With the coming of Jees Uck, at once things brightened up. She was regal in her happiness, a source of unending delight. The elemental workings of her mind and her naive little ways made an immense sum of pleasurable surprise to the over-civilized man that had stooped to catch her up. Not alone was she solace to his loneliness, but her primitiveness rejuvenated his jaded mind. It was as though, after long wandering, he had returned to pillow his head in the lap of Mother Earth. In short, in Jees Uck he found the youth of the world--the youth and the strength and the joy.
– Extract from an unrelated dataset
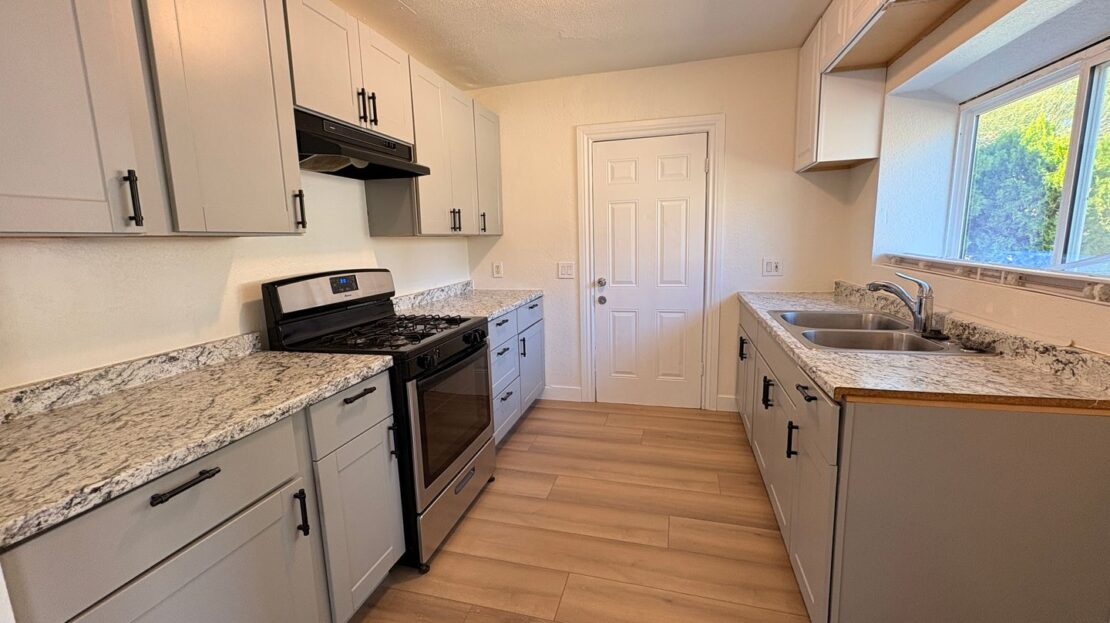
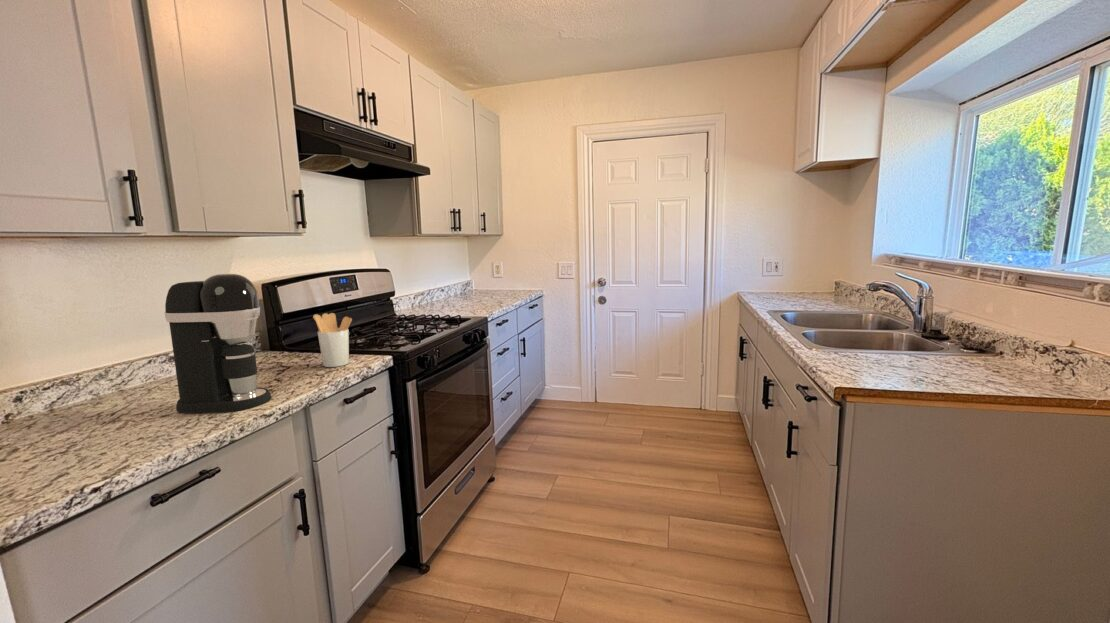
+ coffee maker [164,273,272,414]
+ utensil holder [312,312,353,368]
And to fill the full round of his need, and that they might not see overmuch of each other, there arrived at Twenty Mile one Sandy MacPherson, as companionable a man as ever whistled along the trail or raised a ballad by a camp-fire. A Jesuit priest had run into his camp, a couple of hundred miles up the Yukon, in the nick of time to say a last word over the body of Sandy's partner. And on departing, the priest had said, "My son, you will be lonely now."

And Sandy had bowed his head brokenly. "At Twenty Mile," the priest added, "there is a lonely man. You have need of each other, my son."